You mumble with a little frown, looking away from his oh so pretty eyes to instead stare at the cracked M and M in your hand.
He chuckles, it’s a nice sound.
“Com’re lovely. You’re shiverin.”
He held you up and you cling to him naturally. To your disappointment and utter display he is not as soft as a Teddy bear. Such false advertising. When you burry your head in his chest, while warm and soothing- it is firm with muscle. Hard just like his arms and co-
“Not exactly what i meant by that sweetheart.”
He’s pushing you away! Away from the warmth.
“No, I'm an M and M- gotta be warm or else I'll crack! Do you want me to die?”You whine out trying to stay close but he’s very strong, holding you firmly away from his toned chest.
(And raging boner. Not that you noticed it.)
“I know, I know- here. I’ll give you my coat.”
He wraps you up in his thick but soft coat and you relax immediately, snuggling into the fabric.
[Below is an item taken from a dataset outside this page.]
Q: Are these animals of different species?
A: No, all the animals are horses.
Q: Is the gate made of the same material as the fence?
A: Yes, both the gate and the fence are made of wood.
With your eyes closed you hear the rumble of his chuckle.
“There’s a girl. Nice and warm now?”
You nod, making a drowsy and soft little “Yup.”
“Good. Now come’on. You know where's your hotel at?”
“Huh? We can’t go there! We gotta get more M and M’s first. Silly.”
“Right, course. Silly me.”
You giggle a bit hysterical. He agrees with you so easily, letting you link arms with him and walking you to the M and M factory. He’s so silly. With his cozy coat and koala-esc smile and pretty eyes and rumbly voice and-
“I think m’ in love with you.” You slur out, gazing at him with half lidded eyes.
“Shouldn’t say stuff like that sweetheart. Might give a guy ideas.”
Ah Ideas, you’ve got a lot of ideas. So many fun ones- but mostly one that you blurt out after he gently pushed your hand away when you tried to pay for your new M and M’s.
“I think I wanna kiss you.”
Price pauses as he tugs you outside the shop. Looks down at you, clinging to his arm, wrapped up in his coat; with the sweetest face and clearly wasted out of your mind. Price isn’t a good man. A good man would have called you a cab to get you back to your hotel. Would have asked if you had any friends to get you there. Would have gently told you to go to the stupid M and M factory another time.
He’s not a good man but even Price isn’t fucked up enough to take advantage of a pretty drunk girl. Even if his self control is wilting the more time he spends around the mess that is you.
He shakes his head with a little sigh, leaning down close to you and mumbling.
“S’ not a good idea to kiss strangers love.”
“So then marry me and we won’t be strangers.”
…Self control John. Self control.
“Will you marry me please?”
You plead with the teddy bear man, he’s just so cozy and pretty you can’t help it. You wanna kiss him soooo bad but he’s right you can’t kiss a stranger! But if he was your husband then it would be perfectly acceptable. And you are an ordained minister technically so it all works out!
Price looks at you, your pleading eyes, your softness, you wrapped up in his coat and clinging to his arm. Pretty little thing.
…He deserves to let his self control slip just this once right?